Chapman's last innovation's potential went completely unrealized which was a shame.
Very upsetting this was banned. I cannot think of any other instance in all of sports, where a team, athlete, or piece of equipment was banned or penalized for being against “the spirit of the rule.” That’s the whole point of having rules. Something is either legal or it’s not. If you govern based “the spirit of the rules,” it means you actually have no rules, just a subjective set of nebulous guidelines. Rules on the other hand are objective. Whatever we think of politics in F1 now, in the past they were far worse. Still though, when someone produces a radical new innovation in F1, it’s often the first response of rival teams to run to the courts to get the innovation banned, rather than knuckle down, and try to rise to the challenge. Sad.
@@rexstetson1717 To elaborate further on my original post, teams feared the 88 and politicked to get it banned. The reason was simple. Had the 88 been allowed to run, then the other teams would have been forced to abandon their cars and copy the 88 which would have been extremely costly.
The Brabham BT49C was a cheater car, make no mistake about that. Its hydropneumatic suspension was not easily mimicked by other teams. However, most teams implemented a hydraulic lowering system controlled by a switch on the dash. That was a simpler and much cheaper way to circumvent the 6 cm ride height rule than Chapman's elaborate Lotus 88.
The 6 cm ride height rule could only be enforced while the car was sitting still during scrutineering or during post practice/qualifying/race checks. It couldn't be checked while the cars were on track and at speed. Most people could see the cars were dropping at speed, it was impossible to police. That was the loophole in the rules that was exploited. Car only had to pass checks in the pits.
I was precisely going to point that out. "It wasn't any good"...maybe it wasn't as good because it was barely out of the box when they banned it? Who knows what it could have been if allowed to further develop and even embraced by other teams.
The 88 was a blatant cheat. Rules banned mobile aerodynamic surfaces. Making them bigger and naming them "secondary chassis" didn't make them legal.
@Ric Boni I remember them all. But none of that has anything to do with the subject at hand, the Lotus 88.
The problem was ground effect, not the 88. And to think that ground effect was eliminated is simply BS, the fact that everything from F1 to your godawful Audi S7 has a diffuser demonstrates the truth of that.
F1 and NASCAR: if you cannot outrun them, outlaw them.
Rip Dodge Charger Daytona, too much for Ford and Chevy 😔
@Bailey Finley I don't think the 426 ever raced the Ford 427 in Nascar, 427 came after I beliebe
Every Motorsport is like that
It was illegal from the start and Chapman knew it.
Yeah racing where one guy kinda fucks off because their team found some invention is very entertaining. Imagine if every season of every motorsport was 2014-2016 Mercades domination
Imagine a car like that turning around the Eau Rouge. The car would just take off at the top of the hill.

* [REQUIRED ACTIONS]:
1/ Answer these questions from the comments on the Lotus 88:
(a) What ride height did the rule require?
(b) What did most teams implement to get around that rule?
(c) According to the comment calling the 88 "a blatant cheat," what did the rules ban?
2/ In the comments on the Lotus 88, shorten the paragraph beginning "The 6 cm ride height rule could only be enforced" to one or two sentences and keep its main facts.
3/ Decide whether each statement agrees with the comments on the Lotus 88. Answer yes or no, and quote the words that decide it.
(a) Other teams could easily copy the Brabham BT49C's suspension.
(b) The ride height rule could be checked while cars were on track at speed.
(c) Copying the 88 would have cost the other teams a great deal.

Records drawn from a dataset
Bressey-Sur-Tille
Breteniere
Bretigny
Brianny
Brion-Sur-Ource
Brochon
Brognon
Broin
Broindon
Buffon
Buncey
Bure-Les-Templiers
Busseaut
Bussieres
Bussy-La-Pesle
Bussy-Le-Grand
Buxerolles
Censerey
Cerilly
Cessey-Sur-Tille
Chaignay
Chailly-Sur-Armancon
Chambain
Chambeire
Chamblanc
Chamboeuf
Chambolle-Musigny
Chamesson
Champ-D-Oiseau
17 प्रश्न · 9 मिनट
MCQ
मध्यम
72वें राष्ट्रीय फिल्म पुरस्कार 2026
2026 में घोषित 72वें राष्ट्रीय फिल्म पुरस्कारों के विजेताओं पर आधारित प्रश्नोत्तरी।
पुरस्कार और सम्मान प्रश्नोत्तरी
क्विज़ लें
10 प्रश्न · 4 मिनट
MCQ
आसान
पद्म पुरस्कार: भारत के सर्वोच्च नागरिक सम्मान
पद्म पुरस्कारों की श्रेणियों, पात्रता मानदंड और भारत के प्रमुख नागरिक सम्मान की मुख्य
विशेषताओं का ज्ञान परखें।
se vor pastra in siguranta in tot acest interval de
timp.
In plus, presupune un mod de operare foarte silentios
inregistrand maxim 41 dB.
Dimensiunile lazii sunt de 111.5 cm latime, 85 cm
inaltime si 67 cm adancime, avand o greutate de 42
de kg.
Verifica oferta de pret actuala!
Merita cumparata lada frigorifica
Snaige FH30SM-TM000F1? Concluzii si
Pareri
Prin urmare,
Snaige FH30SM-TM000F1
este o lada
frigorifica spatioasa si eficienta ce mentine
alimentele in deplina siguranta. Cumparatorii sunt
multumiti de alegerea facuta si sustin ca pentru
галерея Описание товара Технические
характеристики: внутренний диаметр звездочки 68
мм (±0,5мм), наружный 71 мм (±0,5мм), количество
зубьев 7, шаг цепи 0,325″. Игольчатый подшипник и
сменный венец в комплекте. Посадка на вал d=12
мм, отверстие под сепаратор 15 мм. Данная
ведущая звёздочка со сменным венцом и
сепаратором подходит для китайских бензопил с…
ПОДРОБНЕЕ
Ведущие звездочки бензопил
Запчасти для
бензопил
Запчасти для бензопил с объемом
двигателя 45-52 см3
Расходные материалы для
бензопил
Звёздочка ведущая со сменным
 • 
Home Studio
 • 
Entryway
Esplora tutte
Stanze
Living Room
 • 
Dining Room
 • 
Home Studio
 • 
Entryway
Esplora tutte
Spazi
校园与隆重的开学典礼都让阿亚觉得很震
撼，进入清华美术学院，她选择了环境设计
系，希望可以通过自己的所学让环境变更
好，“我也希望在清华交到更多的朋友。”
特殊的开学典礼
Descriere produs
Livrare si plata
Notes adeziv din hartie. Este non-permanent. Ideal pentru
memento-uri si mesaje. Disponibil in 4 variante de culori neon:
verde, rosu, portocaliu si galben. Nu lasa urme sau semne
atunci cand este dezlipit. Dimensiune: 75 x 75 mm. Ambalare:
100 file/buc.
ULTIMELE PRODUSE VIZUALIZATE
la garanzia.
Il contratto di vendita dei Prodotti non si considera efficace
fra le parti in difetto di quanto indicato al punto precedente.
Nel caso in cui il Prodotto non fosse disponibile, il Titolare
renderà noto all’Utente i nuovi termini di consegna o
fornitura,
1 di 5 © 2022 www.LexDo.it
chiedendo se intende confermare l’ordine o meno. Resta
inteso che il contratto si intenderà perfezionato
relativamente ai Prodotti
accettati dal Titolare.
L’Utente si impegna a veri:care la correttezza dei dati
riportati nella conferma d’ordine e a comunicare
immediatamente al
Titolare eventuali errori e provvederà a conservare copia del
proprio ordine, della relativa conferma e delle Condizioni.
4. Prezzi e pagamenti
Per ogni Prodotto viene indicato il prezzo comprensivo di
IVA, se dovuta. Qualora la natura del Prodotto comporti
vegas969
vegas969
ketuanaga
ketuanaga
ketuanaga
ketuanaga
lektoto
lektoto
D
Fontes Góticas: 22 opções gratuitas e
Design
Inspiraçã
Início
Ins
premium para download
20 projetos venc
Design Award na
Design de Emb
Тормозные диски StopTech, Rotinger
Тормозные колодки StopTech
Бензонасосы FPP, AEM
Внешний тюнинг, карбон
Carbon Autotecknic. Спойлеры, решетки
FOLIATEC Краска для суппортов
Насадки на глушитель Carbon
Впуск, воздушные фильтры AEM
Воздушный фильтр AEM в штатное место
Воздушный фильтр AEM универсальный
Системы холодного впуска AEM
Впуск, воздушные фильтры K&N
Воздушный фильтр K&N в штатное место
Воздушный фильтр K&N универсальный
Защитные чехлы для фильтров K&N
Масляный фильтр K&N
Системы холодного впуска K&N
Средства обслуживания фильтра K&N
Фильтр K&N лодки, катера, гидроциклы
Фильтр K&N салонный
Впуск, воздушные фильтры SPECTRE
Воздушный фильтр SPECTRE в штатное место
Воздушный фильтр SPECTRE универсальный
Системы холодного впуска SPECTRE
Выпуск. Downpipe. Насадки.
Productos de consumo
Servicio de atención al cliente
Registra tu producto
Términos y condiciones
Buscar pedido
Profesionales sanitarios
---
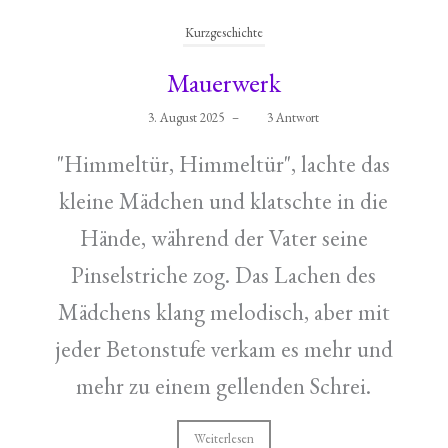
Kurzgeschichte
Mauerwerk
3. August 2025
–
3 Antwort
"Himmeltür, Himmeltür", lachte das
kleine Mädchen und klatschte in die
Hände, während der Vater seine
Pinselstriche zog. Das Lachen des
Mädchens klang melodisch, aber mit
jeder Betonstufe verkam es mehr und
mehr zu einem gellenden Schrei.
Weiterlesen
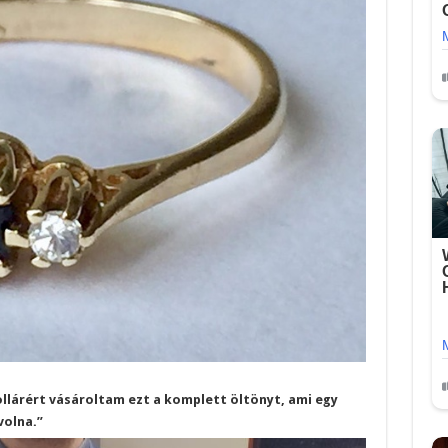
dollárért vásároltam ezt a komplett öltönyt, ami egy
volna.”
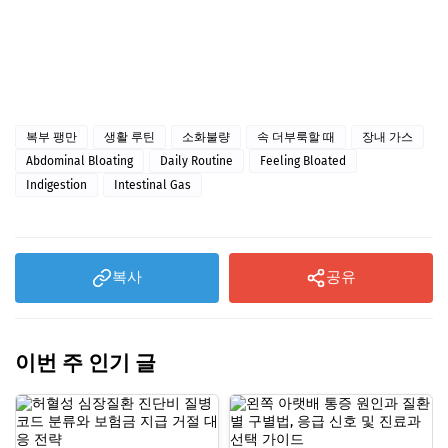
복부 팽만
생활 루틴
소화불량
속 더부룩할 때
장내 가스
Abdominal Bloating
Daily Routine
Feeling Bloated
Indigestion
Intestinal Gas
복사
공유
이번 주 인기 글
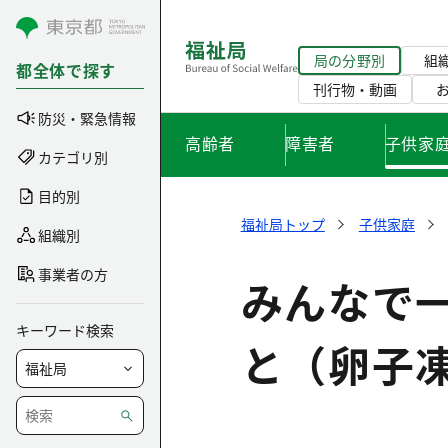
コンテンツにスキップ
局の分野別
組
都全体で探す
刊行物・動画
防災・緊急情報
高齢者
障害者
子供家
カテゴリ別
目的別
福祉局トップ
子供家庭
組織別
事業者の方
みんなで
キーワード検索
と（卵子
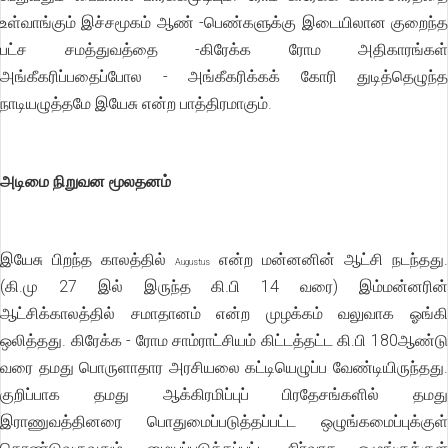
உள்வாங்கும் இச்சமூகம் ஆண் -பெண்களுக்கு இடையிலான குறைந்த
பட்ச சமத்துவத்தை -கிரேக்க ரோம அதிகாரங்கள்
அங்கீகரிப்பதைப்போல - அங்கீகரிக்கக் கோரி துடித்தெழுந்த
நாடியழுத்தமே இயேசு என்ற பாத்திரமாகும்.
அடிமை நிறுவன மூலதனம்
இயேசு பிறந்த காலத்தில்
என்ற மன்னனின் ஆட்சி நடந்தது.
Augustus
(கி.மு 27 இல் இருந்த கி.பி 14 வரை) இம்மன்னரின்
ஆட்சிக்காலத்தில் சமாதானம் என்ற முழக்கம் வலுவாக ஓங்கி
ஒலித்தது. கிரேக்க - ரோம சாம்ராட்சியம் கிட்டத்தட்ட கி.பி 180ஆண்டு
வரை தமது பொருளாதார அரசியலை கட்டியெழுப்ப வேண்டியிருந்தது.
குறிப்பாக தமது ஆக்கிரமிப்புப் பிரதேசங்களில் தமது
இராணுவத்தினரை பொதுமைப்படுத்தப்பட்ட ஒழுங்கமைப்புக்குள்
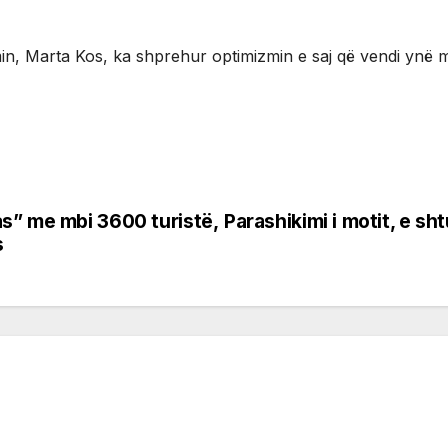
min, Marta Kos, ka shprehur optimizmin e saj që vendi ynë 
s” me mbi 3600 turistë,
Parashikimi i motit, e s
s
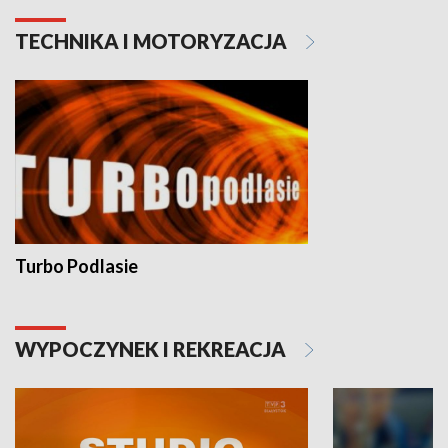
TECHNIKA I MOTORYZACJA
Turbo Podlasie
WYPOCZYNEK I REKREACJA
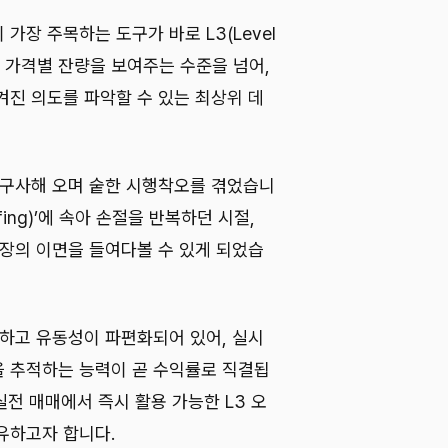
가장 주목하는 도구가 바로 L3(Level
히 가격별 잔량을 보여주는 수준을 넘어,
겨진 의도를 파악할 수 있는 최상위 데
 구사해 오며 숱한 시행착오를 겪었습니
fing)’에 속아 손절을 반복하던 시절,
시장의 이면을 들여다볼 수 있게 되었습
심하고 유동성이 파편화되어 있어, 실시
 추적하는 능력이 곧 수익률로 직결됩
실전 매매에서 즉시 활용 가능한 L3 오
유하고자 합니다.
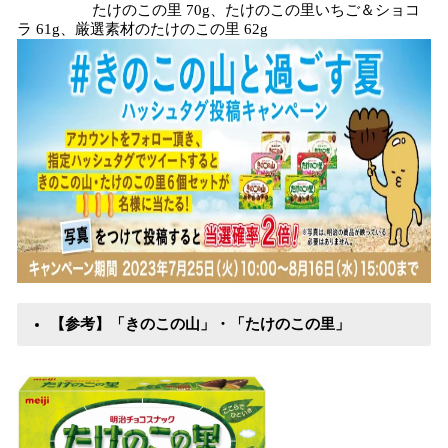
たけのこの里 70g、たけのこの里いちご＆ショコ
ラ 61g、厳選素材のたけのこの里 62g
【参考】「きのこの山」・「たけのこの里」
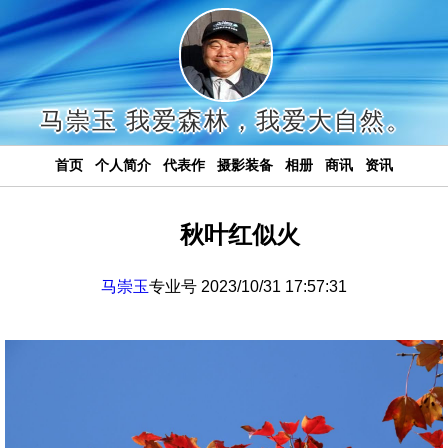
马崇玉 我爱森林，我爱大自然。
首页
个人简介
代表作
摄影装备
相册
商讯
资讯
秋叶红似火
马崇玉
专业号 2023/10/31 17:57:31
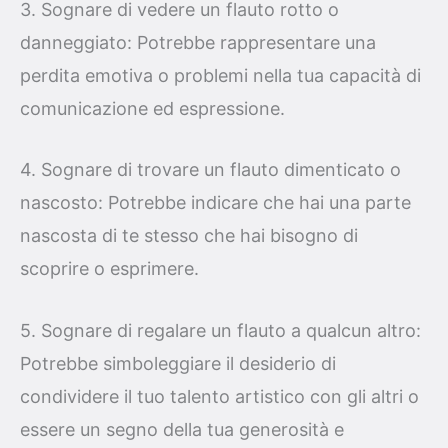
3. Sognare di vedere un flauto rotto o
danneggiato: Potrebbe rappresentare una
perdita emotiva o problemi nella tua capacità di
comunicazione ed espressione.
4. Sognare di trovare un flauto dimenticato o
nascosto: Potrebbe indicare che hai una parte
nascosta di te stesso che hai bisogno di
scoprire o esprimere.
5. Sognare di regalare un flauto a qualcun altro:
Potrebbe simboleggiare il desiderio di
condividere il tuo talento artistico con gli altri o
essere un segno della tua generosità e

* [TASK-BY-TASK SOLUTIONS]:
1/
(a) 6 cm
(b) A hydraulic lowering system controlled by a switch on the dash
(c) Mobile aerodynamic surfaces

2/ The 6 cm ride height rule could be checked only while the car sat still in scrutineering or post-session checks, not at speed on track. Cars dropping at speed could not be policed, and teams exploited that loophole because a car only had to pass checks in the pits.

3/
(a) No: "Its hydropneumatic suspension was not easily mimicked by other teams."
(b) No: "It couldn't be checked while the cars were on track and at speed."
(c) Yes: "the other teams would have been forced to abandon their cars and copy the 88 which would have been extremely costly."